### Task 1
Pull out every line of the records that contains the string "index".
- - - -
Developing a match-making algorithm between customers and Go-Jek products!

20+ products. Millions of active customers. Insane amount of data and complex domain. Come join me in this talk to know the journey we at Gojek took to predict which of our products a user is most likely to use next.

A major problem we faced, as a company, was targeting our customers with promos and vouchers that were relevant to them. We developed a generalized model that takes into account the transaction history of users and gives a ranked list of our services that they are most likely to use next. From here on, we are able to determine the vouchers that we can target these customers with.

In this talk, I will be talking about how we used recommendation engines to solve this problem, the challenges we faced during the time and the impact it had on our conversion rates. I will also be talking about the different iterations we went through and how our problem statement evolved as we were solving the problem.

 
 

Outline/Structure of the Talk

  1. Introduction to me and GoJek: 1 Min
  2. What is customer targeting? : 1 Min
  3. Defining the problem statement: 3 Min
  4. Iterations to solve the problem:
    1. Iteration 1: Classification: 2 Min
    2. Iteration 2: Recommendation Systems: 4 Min
      1. What is a recommendation system?
      2. How does it fit into our problem?
      3. Brief detail about different ways to build a recommendation engine
  5. Challenges Faced: 5 Min
    1. Choosing between algorithms. KNN vs Matric Factorisation.
    2. Choosing the Optimisation Technique for Matrix Factorisation. SVD vs ALS
    3. Dealing with the huge size of the utility matrix and Reducing training time
    4. Dealing with implicit data. Converting implicit data into explicit data
  6. Workflow: 1 Min
  7. Impact and Results: 1 Min
  8. QnA. : 2 Min

Learning Outcome

1. Learn how to apply recommendation systems to customer targeting problems.

2. Experience the vastness of data we have at Go-Jek and how we deal with the scale.

Target Audience

Data Scientists, Product Managers

Prerequisites for Attendees

Basic knowledge about Data Science and Machine Learning algorithms is required.

schedule Submitted 6 months ago

Public Feedback

comment Suggest improvements to the Author
  • Ashay Tamhane
    By Ashay Tamhane  ~  5 months ago
    reply Reply

    Hi Gunjan, thanks for the proposal. One of the important learning outcomes you mention is "Experience the vastness of data we have at Go-Jek and how we deal with the scale". Could you kindly let us know which points in the outline cover this particular aspect? Thanks.

    • Gunjan Dewan
      By Gunjan Dewan  ~  5 months ago
      reply Reply

      Hi Ashay,

      Thanks for your comment!
- - - -
### Task 2
Carry on the Go-Jek recommendation-talk proposal above, starting after its last sentence.
- - - -
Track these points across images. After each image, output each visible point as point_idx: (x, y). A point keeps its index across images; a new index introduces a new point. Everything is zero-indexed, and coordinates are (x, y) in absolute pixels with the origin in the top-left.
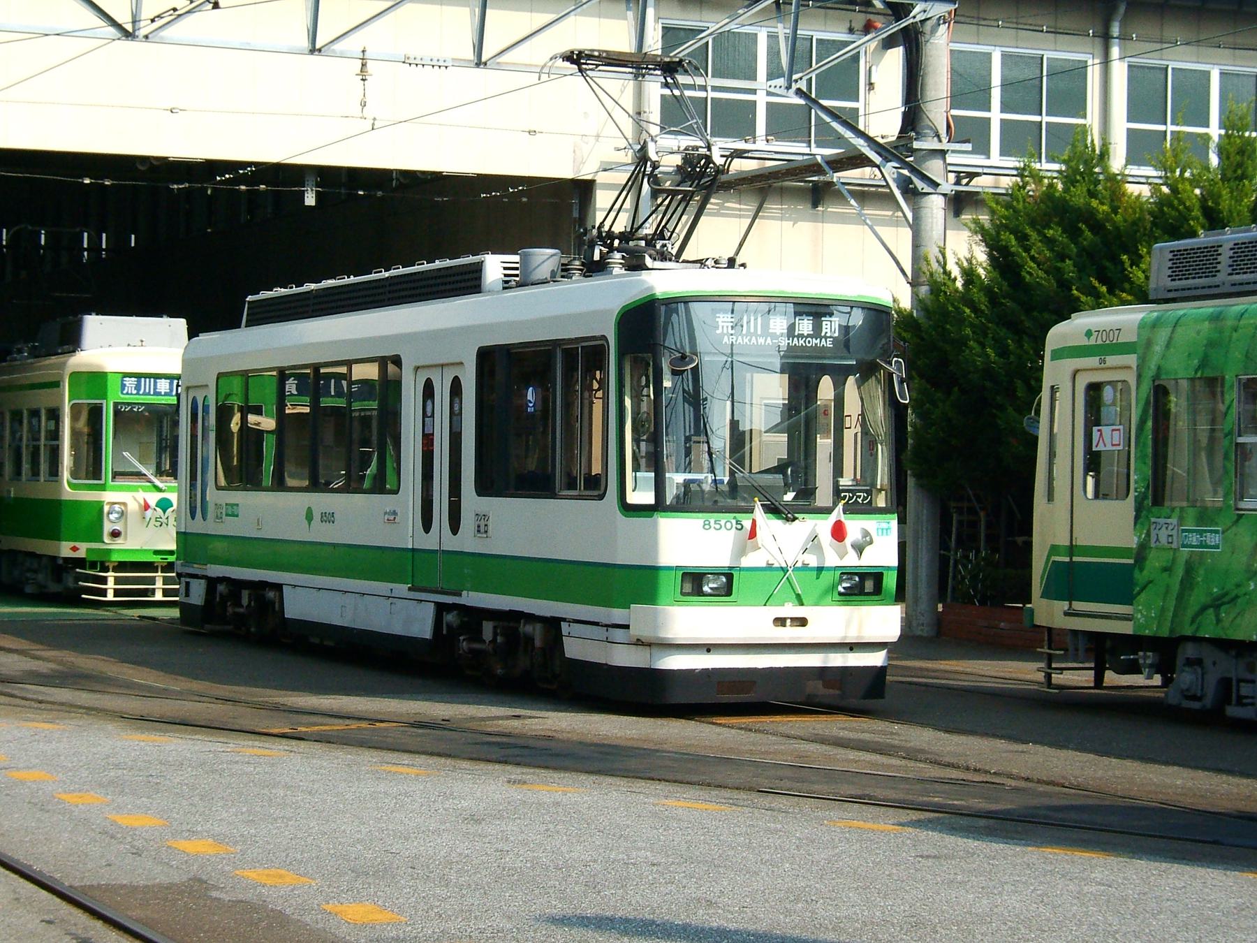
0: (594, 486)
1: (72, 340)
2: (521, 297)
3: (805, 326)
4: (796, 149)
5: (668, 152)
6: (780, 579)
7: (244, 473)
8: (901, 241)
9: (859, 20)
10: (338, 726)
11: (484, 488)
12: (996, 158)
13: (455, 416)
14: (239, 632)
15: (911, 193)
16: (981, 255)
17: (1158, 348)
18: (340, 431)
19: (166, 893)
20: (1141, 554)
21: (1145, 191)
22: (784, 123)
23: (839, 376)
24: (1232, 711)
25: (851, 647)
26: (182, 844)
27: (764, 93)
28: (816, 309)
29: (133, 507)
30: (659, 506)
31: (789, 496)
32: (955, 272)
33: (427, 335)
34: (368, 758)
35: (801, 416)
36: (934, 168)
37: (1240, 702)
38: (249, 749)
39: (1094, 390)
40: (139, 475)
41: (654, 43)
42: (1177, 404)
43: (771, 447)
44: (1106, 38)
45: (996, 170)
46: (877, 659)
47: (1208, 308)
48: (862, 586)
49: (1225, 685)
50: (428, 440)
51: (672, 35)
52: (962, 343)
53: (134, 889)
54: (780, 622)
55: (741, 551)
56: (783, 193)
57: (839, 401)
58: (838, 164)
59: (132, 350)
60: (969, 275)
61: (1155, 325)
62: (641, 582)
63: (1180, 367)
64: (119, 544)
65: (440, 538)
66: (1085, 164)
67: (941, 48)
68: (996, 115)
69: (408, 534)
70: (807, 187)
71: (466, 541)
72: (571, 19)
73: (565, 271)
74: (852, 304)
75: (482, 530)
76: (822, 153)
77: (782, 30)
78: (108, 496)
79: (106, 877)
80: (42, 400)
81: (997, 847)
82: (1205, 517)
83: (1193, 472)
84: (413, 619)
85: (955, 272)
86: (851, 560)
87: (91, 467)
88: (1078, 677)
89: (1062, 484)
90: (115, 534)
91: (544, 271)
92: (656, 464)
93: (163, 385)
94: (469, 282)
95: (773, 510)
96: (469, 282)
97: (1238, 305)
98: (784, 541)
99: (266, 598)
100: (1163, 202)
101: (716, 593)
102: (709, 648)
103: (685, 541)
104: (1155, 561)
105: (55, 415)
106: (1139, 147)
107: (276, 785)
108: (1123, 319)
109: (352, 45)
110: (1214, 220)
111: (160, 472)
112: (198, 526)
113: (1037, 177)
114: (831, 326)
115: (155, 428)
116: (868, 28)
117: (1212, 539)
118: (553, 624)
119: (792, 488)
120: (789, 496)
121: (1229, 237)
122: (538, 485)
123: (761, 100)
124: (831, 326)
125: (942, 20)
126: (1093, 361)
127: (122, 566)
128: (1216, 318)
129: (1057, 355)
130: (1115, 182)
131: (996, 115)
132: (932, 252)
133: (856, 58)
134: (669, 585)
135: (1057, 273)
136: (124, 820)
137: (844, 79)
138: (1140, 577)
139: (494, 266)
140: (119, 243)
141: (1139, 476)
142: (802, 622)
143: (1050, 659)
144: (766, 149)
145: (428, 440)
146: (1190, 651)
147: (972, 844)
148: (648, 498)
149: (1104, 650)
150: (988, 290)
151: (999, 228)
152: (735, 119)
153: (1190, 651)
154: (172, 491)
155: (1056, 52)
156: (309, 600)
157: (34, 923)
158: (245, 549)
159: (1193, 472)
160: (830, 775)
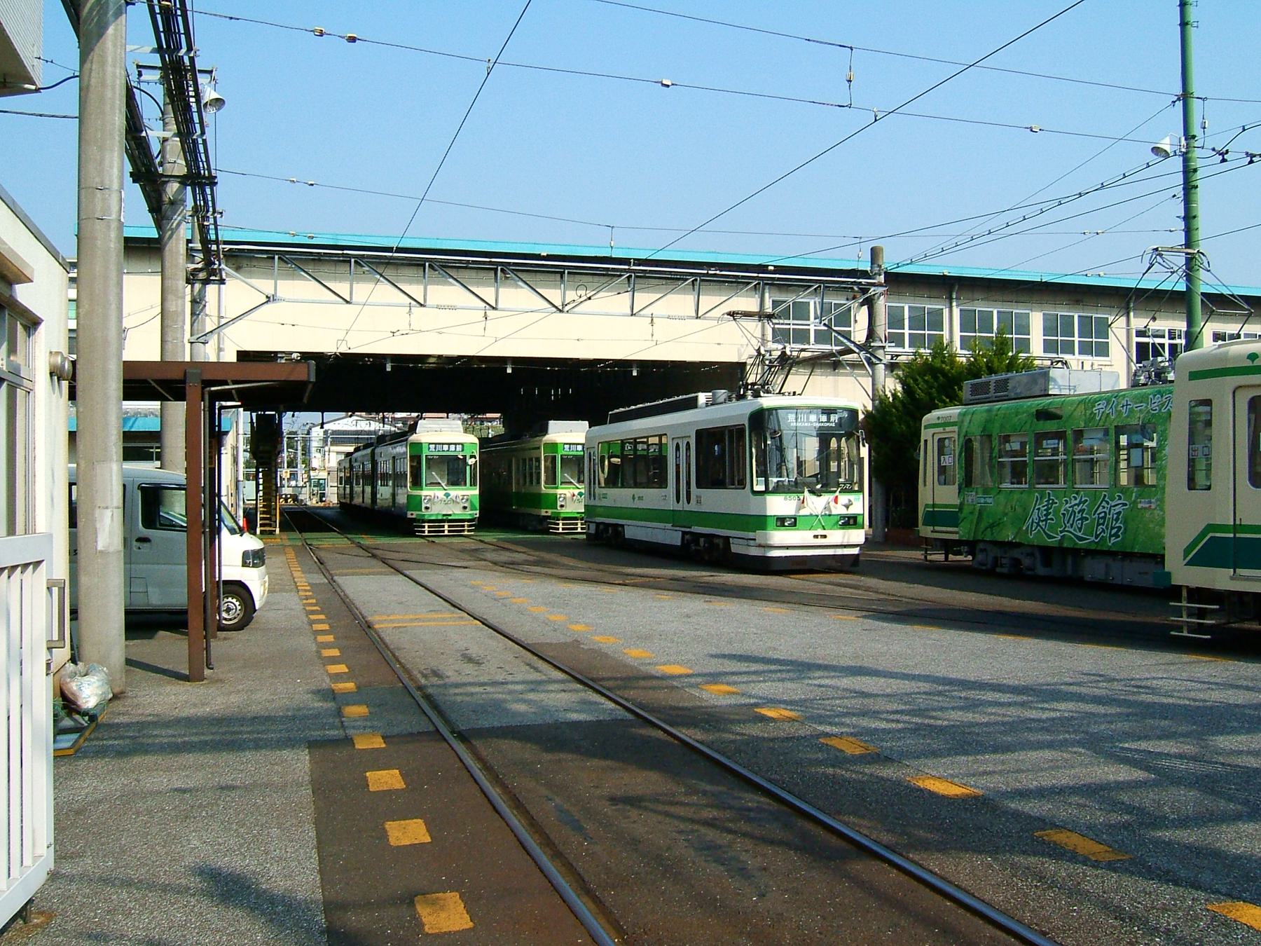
0: (741, 484)
1: (545, 431)
2: (711, 409)
3: (824, 418)
4: (826, 348)
5: (776, 349)
6: (817, 520)
7: (612, 482)
8: (867, 383)
9: (851, 295)
10: (639, 580)
11: (699, 486)
12: (907, 349)
13: (688, 457)
14: (608, 545)
15: (871, 364)
16: (899, 388)
17: (966, 424)
18: (640, 466)
19: (564, 645)
20: (961, 507)
21: (964, 360)
22: (821, 337)
23: (839, 437)
24: (998, 570)
25: (845, 546)
26: (573, 627)
27: (813, 326)
28: (828, 411)
29: (569, 495)
30: (767, 491)
31: (819, 486)
32: (889, 395)
33: (669, 428)
34: (652, 592)
35: (825, 454)
36: (880, 353)
37: (1002, 566)
38: (606, 589)
39: (941, 441)
40: (439, 484)
41: (768, 308)
42: (976, 445)
43: (812, 468)
44: (951, 299)
45: (905, 353)
46: (856, 551)
47: (986, 406)
48: (850, 522)
49: (996, 559)
50: (678, 466)
51: (775, 304)
52: (891, 423)
53: (551, 644)
54: (816, 537)
55: (799, 509)
56: (822, 365)
57: (839, 446)
58: (842, 353)
59: (568, 434)
60: (894, 395)
61: (964, 414)
62: (760, 522)
63: (976, 431)
64: (564, 510)
65: (683, 506)
66: (939, 348)
67: (882, 305)
68: (907, 331)
69: (671, 505)
70: (829, 363)
71: (693, 507)
72: (669, 296)
73: (730, 399)
74: (845, 409)
75: (699, 502)
76: (835, 348)
77: (818, 300)
78: (559, 491)
79: (542, 640)
80: (534, 454)
81: (894, 625)
82: (986, 491)
83: (983, 473)
84: (675, 538)
85: (889, 395)
86: (844, 511)
87: (552, 480)
88: (939, 557)
89: (929, 480)
90: (427, 508)
91: (721, 399)
92: (763, 473)
93: (446, 447)
94: (692, 404)
95: (812, 492)
96: (692, 404)
97: (998, 405)
98: (816, 504)
99: (618, 530)
100: (971, 364)
101: (790, 525)
102: (787, 548)
103: (778, 505)
104: (966, 510)
105: (538, 460)
106: (965, 342)
107: (612, 603)
108: (953, 412)
109: (647, 312)
110: (991, 370)
111: (579, 482)
112: (592, 503)
113: (921, 356)
114: (834, 418)
115: (575, 464)
116: (854, 298)
117: (989, 500)
118: (727, 538)
119: (825, 482)
120: (819, 486)
121: (994, 377)
122: (718, 484)
123: (812, 328)
124: (834, 418)
125: (881, 294)
126: (941, 429)
127: (565, 519)
128: (989, 411)
129: (926, 427)
130: (953, 356)
131: (907, 331)
132: (880, 387)
133: (849, 309)
134: (771, 523)
135: (929, 394)
136: (552, 618)
137: (845, 318)
138: (962, 516)
139: (702, 397)
140: (565, 393)
141: (959, 475)
142: (825, 536)
143: (926, 550)
144: (814, 348)
145: (678, 466)
146: (981, 546)
147: (885, 624)
148: (762, 488)
149: (948, 546)
150: (902, 402)
151: (906, 377)
152: (802, 336)
153: (981, 546)
154: (582, 488)
155: (930, 305)
156: (634, 531)
157: (511, 658)
158: (611, 511)
159: (983, 473)
160: (832, 598)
- - - -
### Final answer 1
Track these points across images. After each image, output each visible point as point_idx: (x, y). A point keeps its index across images; a new index introduces a new point. Everything is zero-indexed, and coordinates are (x, y) in absolute pixels with the origin in the top-left.

### Final answer 2
      This will be covered in the 'Challenges Faced' point from the outline.

      I'll be talking about how we had to choose PySpark in order to deal with the size of the data (over python) and how that helped in reducing the training time.

       

      Thanks,

      Gunjan

      • Ashay Tamhane
        By Ashay Tamhane  ~  5 months ago
        reply Reply

        Thanks Gunjan for the clarification. Currently I see 2 mins allocated for this. I feel since most of the audience are practicing data scientists, the proposal will be stronger if you plan to spend more time on practical challenges faced and solutions. Also, it would be great if you can add some of the challenges you faced in the proposal outline. Thanks.

        • Gunjan Dewan
          By Gunjan Dewan  ~  5 months ago
          reply Reply

          Hi Ashay,

          Apologies for the delay in response. The email for this comment got lost in my inbox somehow.

          I have updated the outline with some of the challenges I plan to talk about. I have also increased the time allocated to the challenges.

          Thanks

  • Santonu Goswami
    By Santonu Goswami  ~  5 months ago
    reply Reply

    Hi Gunjan, 

    Thank you for the proposal. 

    Your proposal is well written on the background aspect. The outline/structure of the talk and the learning objectives are also clearly defined. 

    But the proposal does not provide much detail on the technical aspect such as what models you used etc. This should be updated in the proposal. 

    Thanks for uploading a very well recorded video of the talk. 

    Thanks, 

    Santonu

     

    • Gunjan Dewan
      By Gunjan Dewan  ~  5 months ago
      reply Reply

      Hi Santonu,

      Thanks for your comment!

      I have updated the proposal with the technical aspect of my talk. 

      If you feel there is anything else missing in the proposal, please let me know. I'd be happy to update it further.

      Thanks

      Gunjan

  • Natasha Rodrigues
    By Natasha Rodrigues  ~  6 months ago
    reply Reply

    Hi Gunjan,

    Thanks for your proposal! Requesting you to update the Outline/Structure section of your proposal with a time-wise breakup of how you plan to use 20 mins for the topics you've highlighted?

    Also, in order to ensure the completeness of your proposal, we suggest you go through the review process requirements

    Thanks,

    Natasha

    • Gunjan Dewan
      By Gunjan Dewan  ~  6 months ago
      reply Reply

      Hi Natasha,

      Thanks for the comment!

      I have updated the proposal with the time-wise breakup in the Outline/Structure session. Please note that these are tentative times and it might vary a bit as I work more on the presentation material.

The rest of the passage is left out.